Assignment - Go through the material and return every line that contains the string "inline".
- - - - -
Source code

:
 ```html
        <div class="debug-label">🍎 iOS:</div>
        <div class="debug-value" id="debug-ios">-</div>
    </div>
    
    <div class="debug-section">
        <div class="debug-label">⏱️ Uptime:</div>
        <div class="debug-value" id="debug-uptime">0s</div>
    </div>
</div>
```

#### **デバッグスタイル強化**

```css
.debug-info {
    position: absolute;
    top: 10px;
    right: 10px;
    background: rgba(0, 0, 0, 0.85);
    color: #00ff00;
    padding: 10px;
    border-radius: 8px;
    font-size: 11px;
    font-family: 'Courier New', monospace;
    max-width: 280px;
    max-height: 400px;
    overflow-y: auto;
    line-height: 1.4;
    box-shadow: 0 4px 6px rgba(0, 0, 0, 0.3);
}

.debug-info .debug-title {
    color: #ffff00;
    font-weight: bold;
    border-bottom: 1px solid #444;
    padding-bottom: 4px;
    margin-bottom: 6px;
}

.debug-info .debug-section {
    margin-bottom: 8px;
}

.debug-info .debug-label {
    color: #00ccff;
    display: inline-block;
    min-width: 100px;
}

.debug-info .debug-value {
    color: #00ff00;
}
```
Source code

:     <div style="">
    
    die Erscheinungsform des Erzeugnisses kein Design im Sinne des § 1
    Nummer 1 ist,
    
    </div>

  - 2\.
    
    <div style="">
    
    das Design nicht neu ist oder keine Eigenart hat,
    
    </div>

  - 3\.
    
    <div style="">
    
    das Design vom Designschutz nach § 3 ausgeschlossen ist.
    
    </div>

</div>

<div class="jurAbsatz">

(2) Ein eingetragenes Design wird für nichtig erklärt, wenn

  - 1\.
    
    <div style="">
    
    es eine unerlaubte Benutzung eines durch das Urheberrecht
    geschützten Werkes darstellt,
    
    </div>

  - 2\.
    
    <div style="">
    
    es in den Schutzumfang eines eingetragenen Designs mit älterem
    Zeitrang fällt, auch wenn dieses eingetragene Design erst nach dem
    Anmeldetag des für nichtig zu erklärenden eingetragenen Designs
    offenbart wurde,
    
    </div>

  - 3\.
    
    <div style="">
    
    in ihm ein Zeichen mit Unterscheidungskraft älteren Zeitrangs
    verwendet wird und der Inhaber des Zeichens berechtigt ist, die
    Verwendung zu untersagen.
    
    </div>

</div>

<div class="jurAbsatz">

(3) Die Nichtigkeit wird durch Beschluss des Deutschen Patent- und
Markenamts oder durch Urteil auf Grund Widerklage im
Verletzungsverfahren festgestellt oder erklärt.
- - - - -
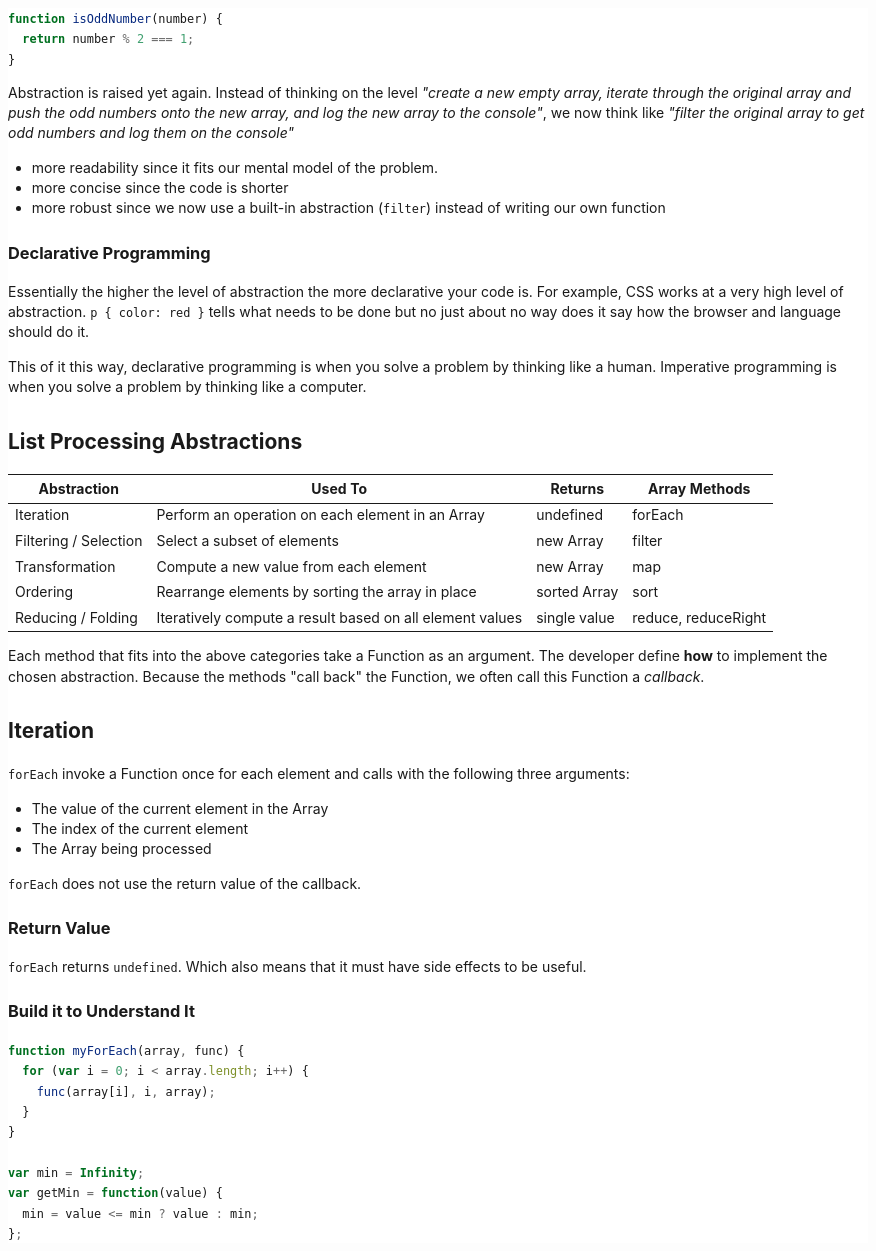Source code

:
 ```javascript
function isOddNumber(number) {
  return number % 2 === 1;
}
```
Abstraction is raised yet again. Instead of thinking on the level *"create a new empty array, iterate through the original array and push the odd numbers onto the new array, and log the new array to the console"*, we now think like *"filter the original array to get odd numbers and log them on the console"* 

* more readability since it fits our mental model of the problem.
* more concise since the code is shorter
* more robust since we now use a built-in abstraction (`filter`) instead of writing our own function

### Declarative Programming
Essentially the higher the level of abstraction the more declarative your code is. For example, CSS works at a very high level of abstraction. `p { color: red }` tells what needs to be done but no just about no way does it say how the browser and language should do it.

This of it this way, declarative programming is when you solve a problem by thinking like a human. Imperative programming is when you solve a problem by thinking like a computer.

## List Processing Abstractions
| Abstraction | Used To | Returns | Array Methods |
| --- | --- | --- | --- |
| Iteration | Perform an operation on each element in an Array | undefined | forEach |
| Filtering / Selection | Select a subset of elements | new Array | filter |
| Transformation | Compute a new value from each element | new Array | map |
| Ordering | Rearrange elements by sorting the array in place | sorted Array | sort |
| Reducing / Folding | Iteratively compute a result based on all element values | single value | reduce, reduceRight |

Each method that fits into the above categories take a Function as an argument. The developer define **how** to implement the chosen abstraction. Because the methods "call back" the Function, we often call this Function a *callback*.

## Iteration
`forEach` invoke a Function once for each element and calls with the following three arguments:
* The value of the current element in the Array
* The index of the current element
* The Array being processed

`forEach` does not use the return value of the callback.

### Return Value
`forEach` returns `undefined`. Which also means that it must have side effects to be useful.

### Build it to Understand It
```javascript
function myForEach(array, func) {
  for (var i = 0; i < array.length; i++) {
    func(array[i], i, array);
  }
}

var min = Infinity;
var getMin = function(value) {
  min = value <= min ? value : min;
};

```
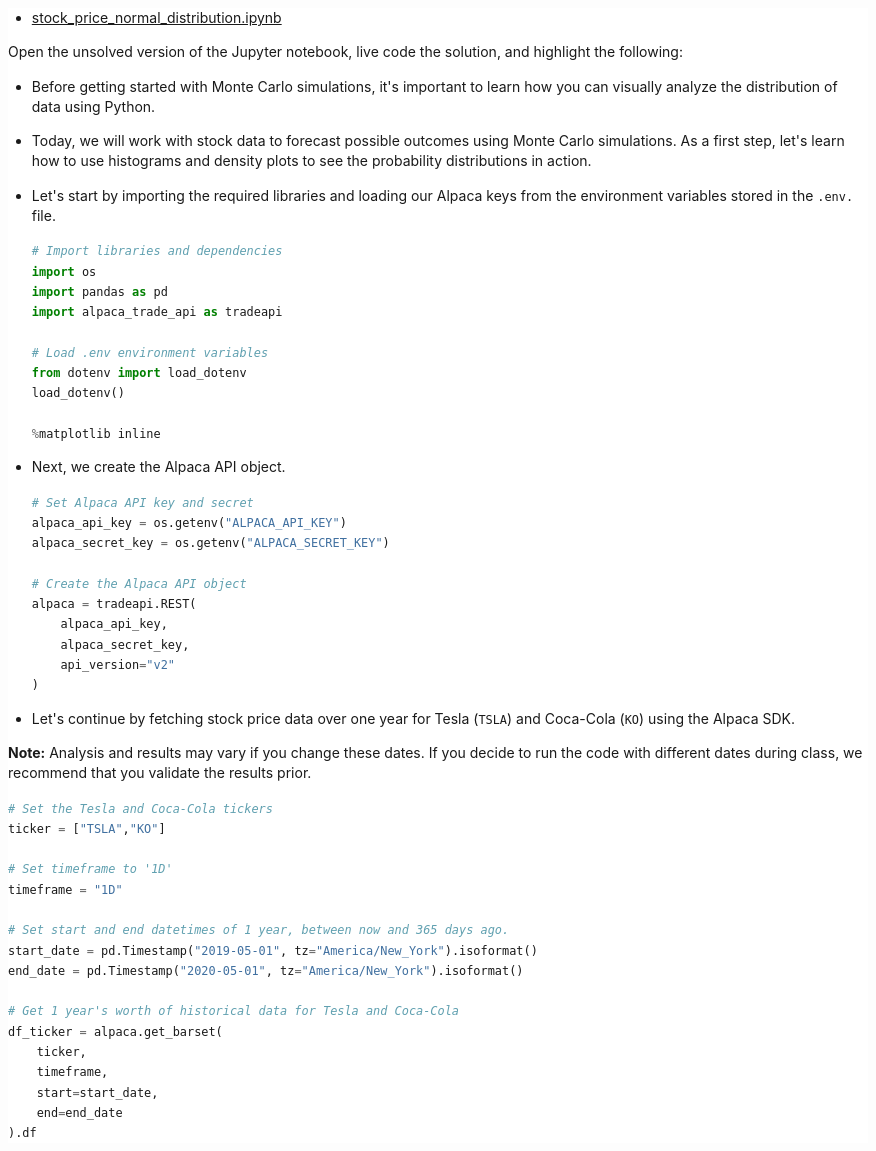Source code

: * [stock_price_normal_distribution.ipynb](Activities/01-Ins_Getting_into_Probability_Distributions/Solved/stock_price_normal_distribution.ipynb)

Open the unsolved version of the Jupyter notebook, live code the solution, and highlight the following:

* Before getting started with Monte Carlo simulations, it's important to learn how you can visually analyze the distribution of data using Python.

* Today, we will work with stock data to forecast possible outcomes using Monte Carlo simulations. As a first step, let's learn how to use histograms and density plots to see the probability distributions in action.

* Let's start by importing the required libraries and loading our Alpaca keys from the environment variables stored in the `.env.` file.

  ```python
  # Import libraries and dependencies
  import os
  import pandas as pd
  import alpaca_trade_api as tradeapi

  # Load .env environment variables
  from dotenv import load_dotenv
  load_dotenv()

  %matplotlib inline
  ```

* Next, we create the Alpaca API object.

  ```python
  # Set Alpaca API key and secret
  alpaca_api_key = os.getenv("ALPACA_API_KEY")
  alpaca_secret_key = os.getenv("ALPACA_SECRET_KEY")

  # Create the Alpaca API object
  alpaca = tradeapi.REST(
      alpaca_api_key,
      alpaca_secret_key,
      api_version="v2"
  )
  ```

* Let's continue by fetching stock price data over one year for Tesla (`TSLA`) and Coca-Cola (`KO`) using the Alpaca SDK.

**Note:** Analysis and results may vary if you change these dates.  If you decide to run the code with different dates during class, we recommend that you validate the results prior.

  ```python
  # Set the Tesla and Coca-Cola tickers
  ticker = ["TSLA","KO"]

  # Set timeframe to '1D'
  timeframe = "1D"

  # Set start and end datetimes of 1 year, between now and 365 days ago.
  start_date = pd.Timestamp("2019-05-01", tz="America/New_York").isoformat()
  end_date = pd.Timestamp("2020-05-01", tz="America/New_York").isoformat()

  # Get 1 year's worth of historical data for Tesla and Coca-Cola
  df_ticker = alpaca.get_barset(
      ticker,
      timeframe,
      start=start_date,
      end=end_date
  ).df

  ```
- - - - -
Task solution -
    display: inline-block;
  %matplotlib inline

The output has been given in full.